In one of his poems, Kanhupa wrote:

Your hut stands outside the city

Oh, untouchable maid

The bald Brahmin passes sneaking close by

Oh, my maid, I would make you my companion

Kanha is the kapali, a yogi

He is naked and has no disgust

There is a lotus with sixty-four petals

Upon that the maid will climb with this poor self and dance.

The language of Kanhupa's poetry bears a very strong resemblance to modern Bangla and Odia. For example,

eka so padamā caüṣaṭṭhī pākhur̤i .

tahim̐ car̤i nācaï ḍombi bāpur̤i..

ଏକ ସୋ ପଦମା ଚଉଷଟ୍ଠୀ ପାଖୁଡ଼ି ।

ତହିଁ ଚଡ଼ି ନାଚଇ ଡୋମ୍ବି ବାପୁଡ଼ି ॥

এক সো পদমা চৌষট্‌ঠী পাখুড়ি ।

তহিঁ চড়ি নাচই ডোম্বি বাপুড়ি ॥

Padama (Padma:Lotus), Chausatthi (64), Pakhudi (petals) Tahin (there, in that), Charhi (climb/rise), nachai (dances), Dombi (a Bengali or Odia woman belonging to the scheduled caste, Domi/Domni), Bapuri (a Bangla and Odia word for 'poor fellow'; ‘বাপুর, বাপুড়া’)

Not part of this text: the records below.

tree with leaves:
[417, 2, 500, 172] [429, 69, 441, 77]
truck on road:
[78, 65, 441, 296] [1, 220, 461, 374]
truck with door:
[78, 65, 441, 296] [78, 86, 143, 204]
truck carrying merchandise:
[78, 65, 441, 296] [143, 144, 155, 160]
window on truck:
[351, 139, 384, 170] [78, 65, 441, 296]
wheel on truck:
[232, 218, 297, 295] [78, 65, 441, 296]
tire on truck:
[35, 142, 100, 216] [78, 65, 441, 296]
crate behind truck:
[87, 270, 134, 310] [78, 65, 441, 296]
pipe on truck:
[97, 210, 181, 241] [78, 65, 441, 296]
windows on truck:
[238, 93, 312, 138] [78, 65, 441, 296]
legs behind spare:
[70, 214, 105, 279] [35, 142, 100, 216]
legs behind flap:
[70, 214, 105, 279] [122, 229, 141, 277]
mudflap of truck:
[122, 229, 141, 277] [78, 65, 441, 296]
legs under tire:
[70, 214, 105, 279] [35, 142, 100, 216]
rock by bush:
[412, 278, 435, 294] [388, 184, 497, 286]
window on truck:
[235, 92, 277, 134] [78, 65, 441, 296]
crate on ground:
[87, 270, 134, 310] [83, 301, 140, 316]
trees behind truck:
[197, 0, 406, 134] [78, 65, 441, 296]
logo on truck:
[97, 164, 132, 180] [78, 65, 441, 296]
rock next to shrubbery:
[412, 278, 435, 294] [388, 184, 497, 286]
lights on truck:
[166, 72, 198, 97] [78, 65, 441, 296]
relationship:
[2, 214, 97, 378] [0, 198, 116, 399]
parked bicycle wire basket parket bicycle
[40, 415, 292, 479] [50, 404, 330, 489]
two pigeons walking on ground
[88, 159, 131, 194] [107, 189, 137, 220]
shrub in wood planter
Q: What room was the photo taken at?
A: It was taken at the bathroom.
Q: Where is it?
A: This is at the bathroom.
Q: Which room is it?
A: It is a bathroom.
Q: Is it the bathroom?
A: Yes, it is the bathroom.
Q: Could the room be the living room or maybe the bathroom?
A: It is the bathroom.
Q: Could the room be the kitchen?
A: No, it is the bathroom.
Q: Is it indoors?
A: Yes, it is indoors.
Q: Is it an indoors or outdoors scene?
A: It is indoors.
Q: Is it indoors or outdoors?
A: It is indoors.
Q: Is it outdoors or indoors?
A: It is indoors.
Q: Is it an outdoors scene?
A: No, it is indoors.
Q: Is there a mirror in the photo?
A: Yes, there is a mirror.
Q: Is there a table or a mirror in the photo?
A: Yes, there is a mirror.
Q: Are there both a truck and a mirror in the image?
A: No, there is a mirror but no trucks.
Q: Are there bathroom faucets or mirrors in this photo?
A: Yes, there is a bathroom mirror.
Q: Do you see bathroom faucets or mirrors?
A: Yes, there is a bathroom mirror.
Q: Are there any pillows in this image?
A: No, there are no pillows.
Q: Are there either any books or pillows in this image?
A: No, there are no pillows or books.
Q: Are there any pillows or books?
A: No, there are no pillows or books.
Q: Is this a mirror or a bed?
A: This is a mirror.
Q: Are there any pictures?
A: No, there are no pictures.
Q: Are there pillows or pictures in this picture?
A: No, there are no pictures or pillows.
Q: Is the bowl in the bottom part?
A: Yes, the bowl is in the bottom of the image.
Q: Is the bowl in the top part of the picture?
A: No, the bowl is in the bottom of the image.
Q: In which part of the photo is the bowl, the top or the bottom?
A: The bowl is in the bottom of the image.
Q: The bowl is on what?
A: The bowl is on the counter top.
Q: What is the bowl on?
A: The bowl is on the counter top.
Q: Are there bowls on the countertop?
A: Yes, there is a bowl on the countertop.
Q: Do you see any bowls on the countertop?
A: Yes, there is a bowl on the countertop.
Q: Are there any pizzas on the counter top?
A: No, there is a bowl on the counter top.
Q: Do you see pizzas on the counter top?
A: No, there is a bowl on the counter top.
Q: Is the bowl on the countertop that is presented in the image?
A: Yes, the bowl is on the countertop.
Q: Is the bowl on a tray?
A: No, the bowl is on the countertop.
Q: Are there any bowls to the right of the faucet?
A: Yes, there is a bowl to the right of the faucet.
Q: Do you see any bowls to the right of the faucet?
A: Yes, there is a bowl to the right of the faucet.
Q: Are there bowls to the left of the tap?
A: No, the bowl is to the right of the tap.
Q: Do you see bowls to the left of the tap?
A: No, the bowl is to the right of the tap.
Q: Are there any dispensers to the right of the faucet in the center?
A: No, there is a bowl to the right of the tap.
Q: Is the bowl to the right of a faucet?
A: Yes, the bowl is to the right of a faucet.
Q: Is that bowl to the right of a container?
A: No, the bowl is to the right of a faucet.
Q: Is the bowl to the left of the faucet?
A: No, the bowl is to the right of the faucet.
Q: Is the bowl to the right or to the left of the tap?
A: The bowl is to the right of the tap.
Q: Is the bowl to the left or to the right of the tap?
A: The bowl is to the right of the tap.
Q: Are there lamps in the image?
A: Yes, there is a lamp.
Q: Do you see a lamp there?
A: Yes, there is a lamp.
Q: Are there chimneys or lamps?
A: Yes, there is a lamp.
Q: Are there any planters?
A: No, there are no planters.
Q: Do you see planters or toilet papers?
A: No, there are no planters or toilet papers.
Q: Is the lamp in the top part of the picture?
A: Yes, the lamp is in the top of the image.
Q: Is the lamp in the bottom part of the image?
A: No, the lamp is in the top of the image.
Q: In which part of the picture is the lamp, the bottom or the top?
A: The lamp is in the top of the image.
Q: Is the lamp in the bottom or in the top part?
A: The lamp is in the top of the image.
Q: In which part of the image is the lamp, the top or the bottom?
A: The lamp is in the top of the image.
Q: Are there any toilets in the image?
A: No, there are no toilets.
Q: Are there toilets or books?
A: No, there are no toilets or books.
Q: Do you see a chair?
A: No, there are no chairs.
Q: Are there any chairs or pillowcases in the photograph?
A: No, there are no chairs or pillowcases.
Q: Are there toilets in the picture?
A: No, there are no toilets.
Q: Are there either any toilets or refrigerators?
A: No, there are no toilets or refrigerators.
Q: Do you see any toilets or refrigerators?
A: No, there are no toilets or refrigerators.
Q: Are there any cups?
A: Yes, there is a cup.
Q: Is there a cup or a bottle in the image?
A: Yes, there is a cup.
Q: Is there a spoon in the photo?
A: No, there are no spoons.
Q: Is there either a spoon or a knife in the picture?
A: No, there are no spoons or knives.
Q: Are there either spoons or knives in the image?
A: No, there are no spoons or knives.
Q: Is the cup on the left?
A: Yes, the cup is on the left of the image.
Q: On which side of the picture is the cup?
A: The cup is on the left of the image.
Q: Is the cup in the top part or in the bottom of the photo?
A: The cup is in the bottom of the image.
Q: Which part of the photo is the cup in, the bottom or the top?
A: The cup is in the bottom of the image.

Somewhat modern poetic Bangla would be, “একশো পদ্মে/পদমে চৌষট্টি পাকড়ি/পাখুড়ি। তাহে চড়িয়া/চড়ি নাচে ডোমি বাপুড়ি/বেচারি॥”

or

hā lo ḍombi to puchami sadabhābe.

āisasi jāsi ḍombi kāhari nābem̐..

ହା ଲୋ ଡୋମ୍ବି ତୋ ପୁଛମି ସଦଭାବେ।

ଆଇସସି ଜାସି ଡୋମ୍ବି କାହରି ନାବେଁ॥

হা লো ডোম্বি তো পুছমি সদভাবে।

আইসসি যাসি ডোম্বি কাহরি নাবেঁ॥

The above verse hardly requires any translation to be understood in present-day Bengali or Odia.

Modern poetic Bengali version of it will be “হ্যাঁ লো ডোমনি/ডোমি, তোকে/তোয় পুঁছি/জিজ্ঞাসি/শুধাই সদ্ভাবে। আসিস-যাস ডোমি/ডোমনি কাহারে নায়/নাওয়ে”.